The poem’s first line is written in this form: article, adjective, noun. Add the subroutine in Listing 16-11, which creates the poem’s first line and assigns it to the poemLine1 variable.

Sub MakeLine1
2   art1 = article[Math.GetRandomNumber(artCount)]
3   adj1 = adjective[Math.GetRandomNumber(adjCount)]
4   noun1 = noun[Math.GetRandomNumber(nounCount)]
5   poemLine1 = art1 + " " + adj1 + " " + noun1

Listing 16-11: The MakeLine1() subroutine

The MakeLine1() subroutine selects three random words from the article, adjective, and noun arrays and stores the values in art1, adj1, and noun1 (lines 2–4). It then fills poemLine1 by appending these variables with a whitespace in between them (line 5).

Step 5: Write the Poem’s Second and Third Lines

The MakeLine2() and MakeLine3() subroutines are very similar to the MakeLine1() subroutine. The second line takes this form: article, noun, verb, preposition, article, adjective, noun. The third line takes this form: adjective, adjective, noun. Create these subroutines on your own. If you get stuck, open the file Poet.sb to see how we wrote these subroutines. When you’re done, recite your favorite poem output to your family or friends, and see if they think you wrote it!


Run your poet program several times to see what a machine poet is capable of authoring. Come up with different poem patterns, and teach this poet how to create them. Then change the words to any words (and any amount of words) that you want! Head to http://tiny.cc/sbpoet/ to share your poem program with the community and to see what others created.

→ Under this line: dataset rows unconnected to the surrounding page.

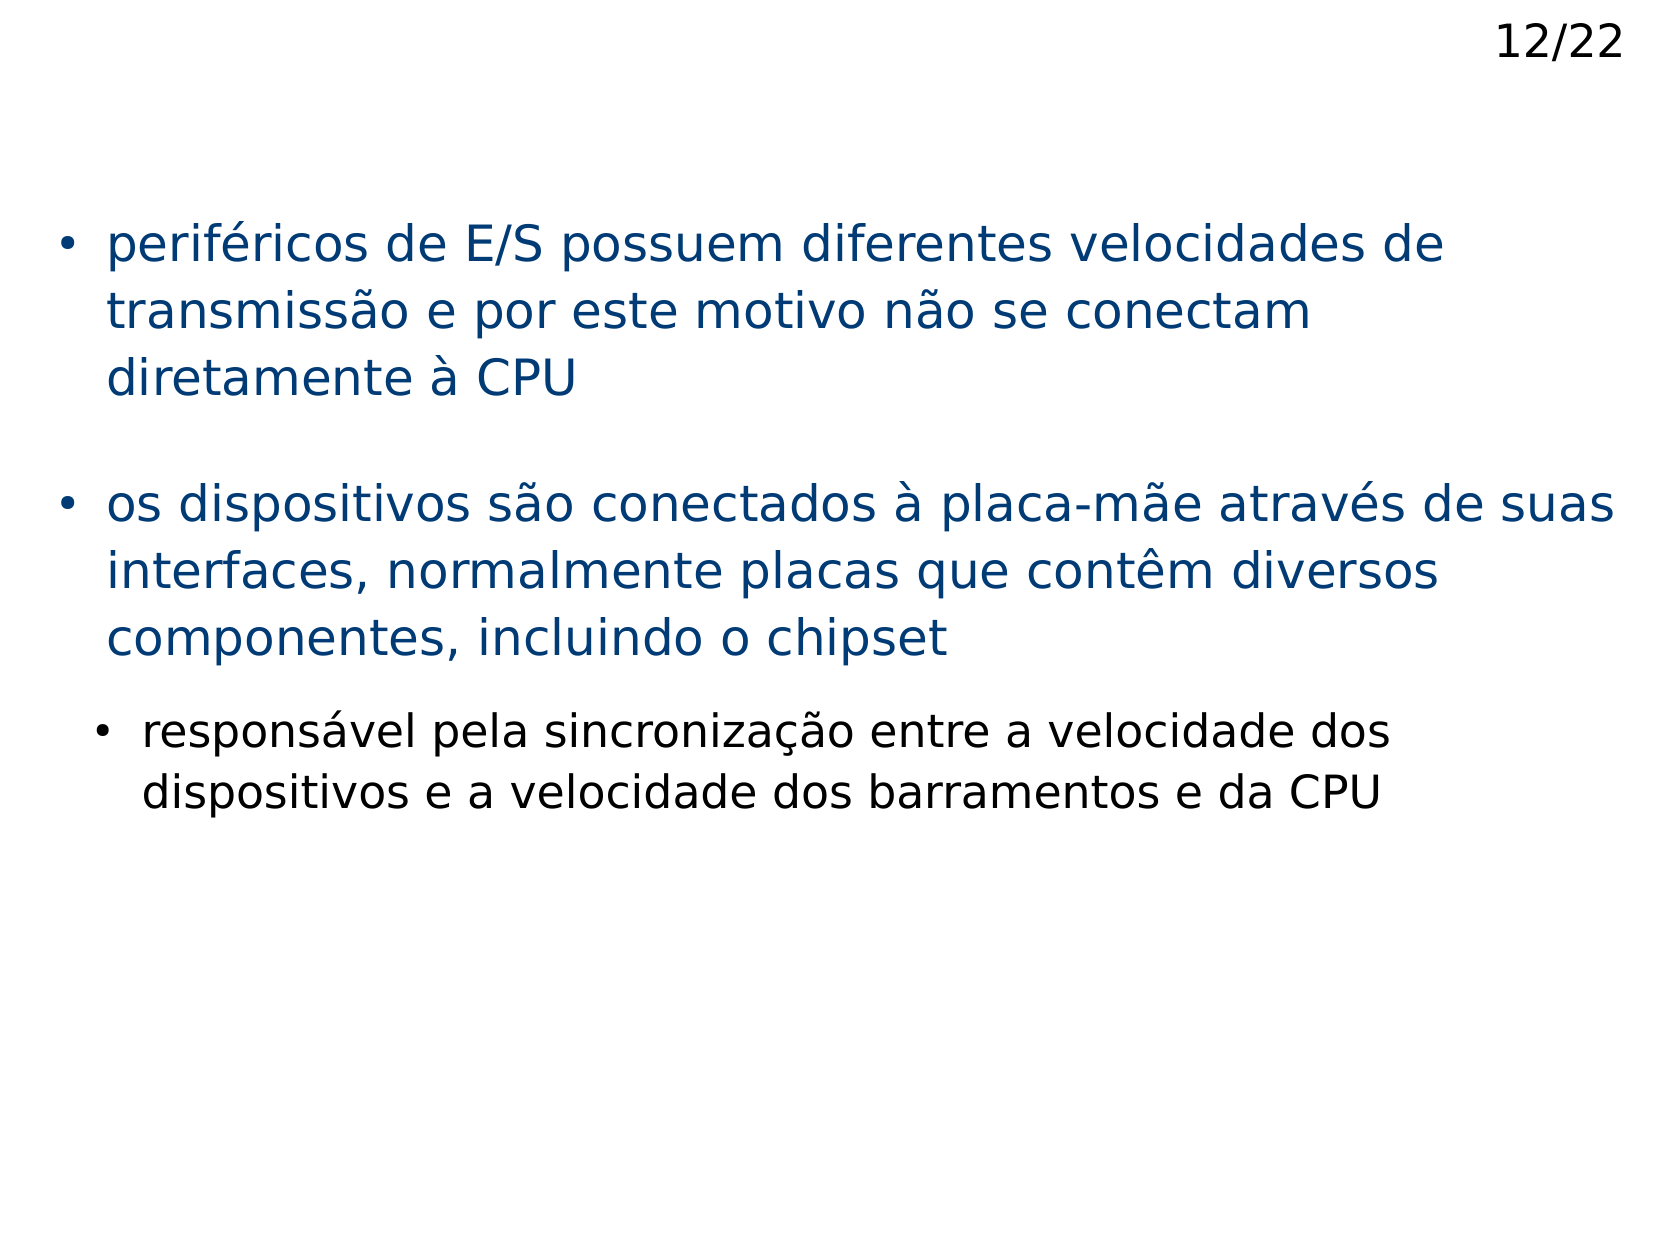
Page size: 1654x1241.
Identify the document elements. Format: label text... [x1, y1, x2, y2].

list periféricos de E/S possuem diferentes velocidades de transmissão e por este motivo não se conectam diretamente à CPU os dispositivos são conectados à placa-mãe através de suas interfaces, normalmente placas que contêm diversos componentes, incluindo o chipset responsável pela sincronização entre a velocidade dos dispositivos e a velocidade dos barramentos e da CPU [59, 206, 1625, 1211]
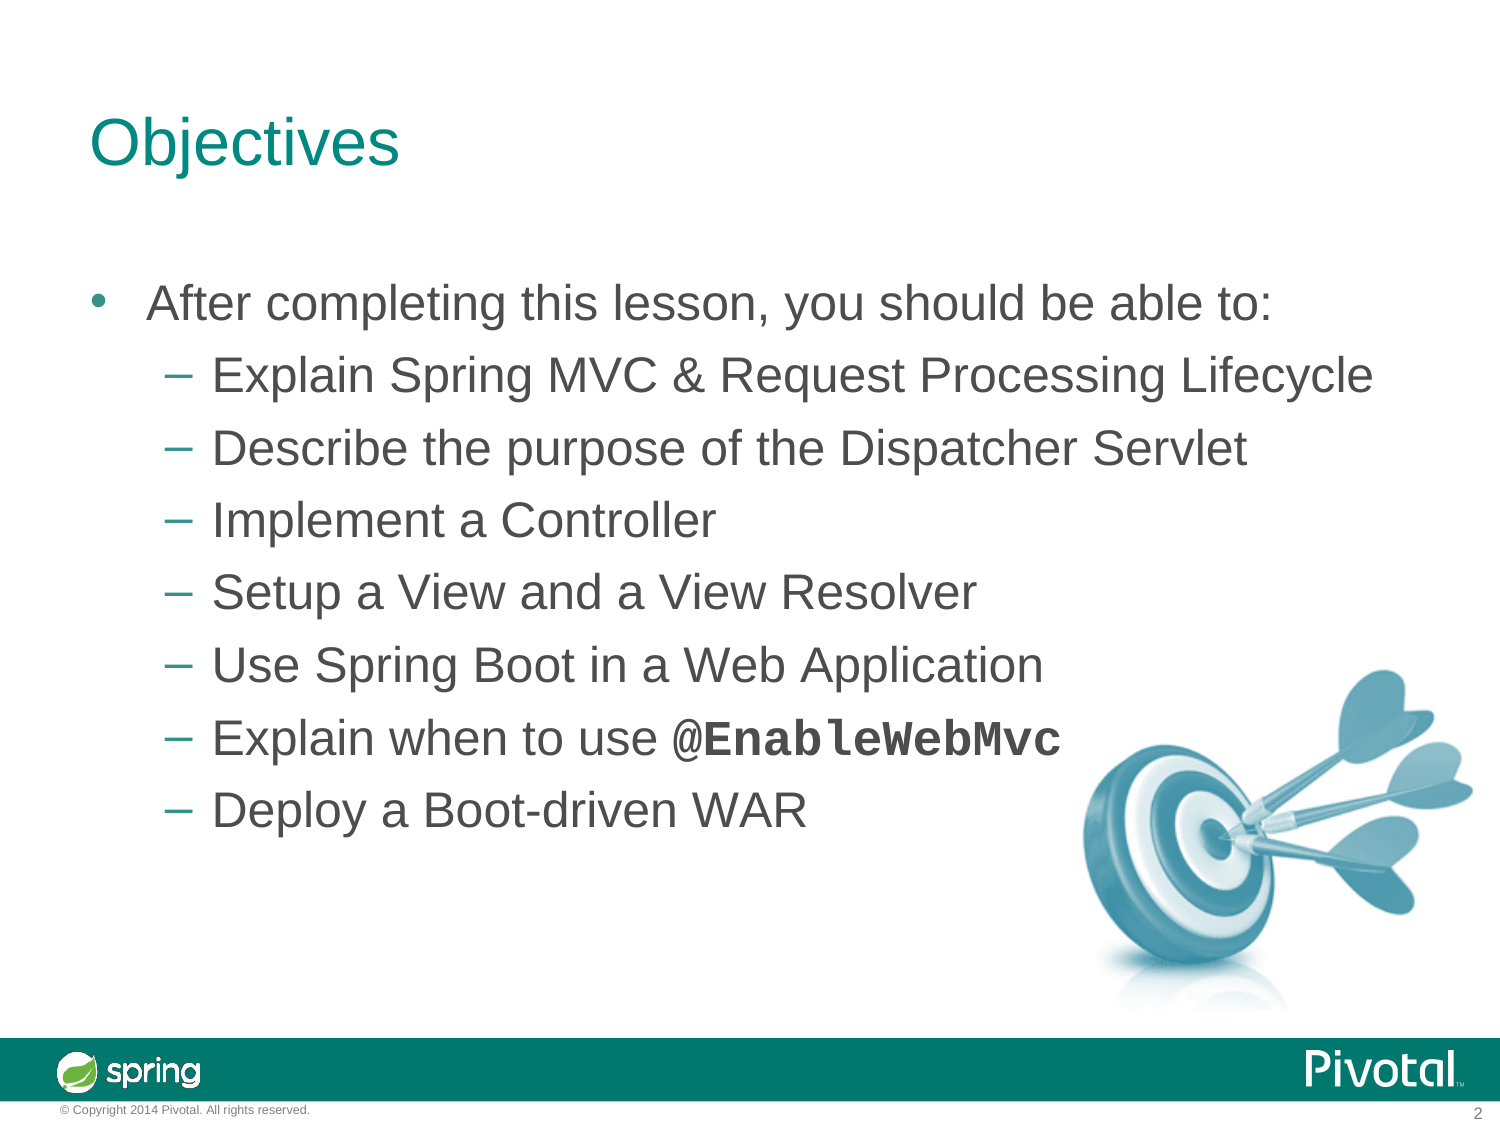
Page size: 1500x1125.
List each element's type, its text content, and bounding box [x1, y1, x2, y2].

picture [1044, 664, 1498, 1011]
title Objectives [75, 45, 1426, 233]
picture [32, 1041, 210, 1103]
picture [1306, 1050, 1464, 1087]
list After completing this lesson, you should be able to: Explain Spring MVC & Request Processing Lifecycle Describe the purpose of the Dispatcher Servlet Implement a Controller Setup a View and a View Resolver Use Spring Boot in a Web Application Explain when to use @EnableWebMvc Deploy a Boot-driven WAR [75, 262, 1426, 1005]
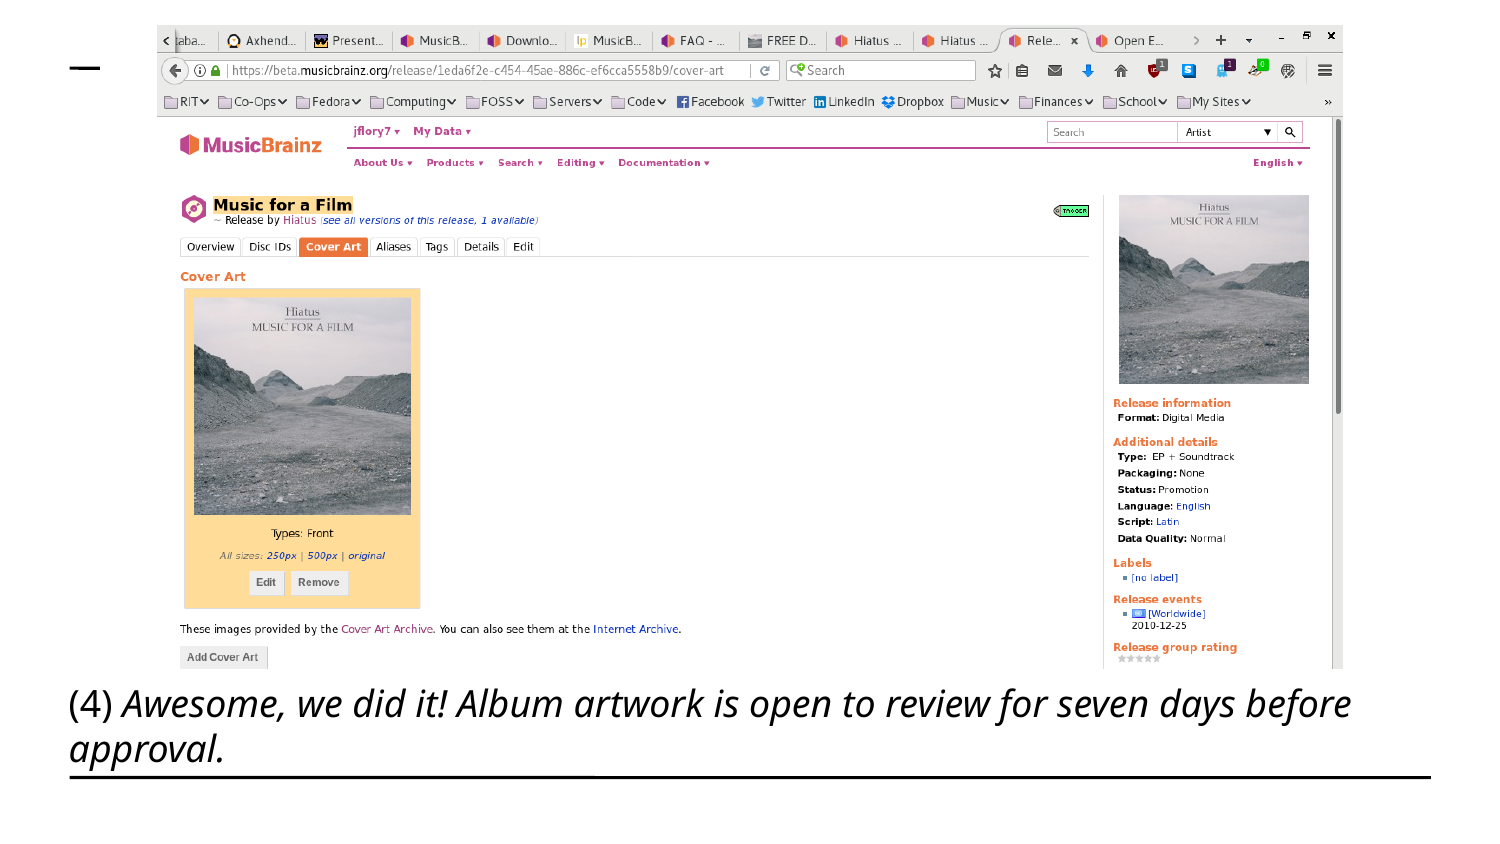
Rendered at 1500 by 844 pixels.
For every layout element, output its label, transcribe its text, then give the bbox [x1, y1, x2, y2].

list (4) Awesome, we did it! Album artwork is open to review for seven days before approval. [53, 693, 1430, 758]
picture [157, 25, 1343, 669]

The Array object includes three more methods that create a different type of array: SetValue()GetValue()and RemoveValue(). Although these methods work well, the bracketed style of array is more universal among programming languages and is the reason this book focuses on that style.

Programming Challenges

If you get stuck, check out http://nostarch.com/smallbasic/ for the solutions and for more resources and review questions for teachers and students.

1.    Write a program that keeps track of your friends’ phone numbers. Use an associative array that uses your friends’ names as keys; for example, phone["Yoda"] = "555-1138".

2.    Write a program that saves book information. The key is the ISBN of the book. For each book, you need to know the title, the author, and the publication year. Use three associative arrays: title[ISBN], author[ISBN], and year[ISBN].

3.    Open the file VirtualPiano.sb from this chapter’s folder. The program implements a virtual piano using the keyboard. Explain how the program works.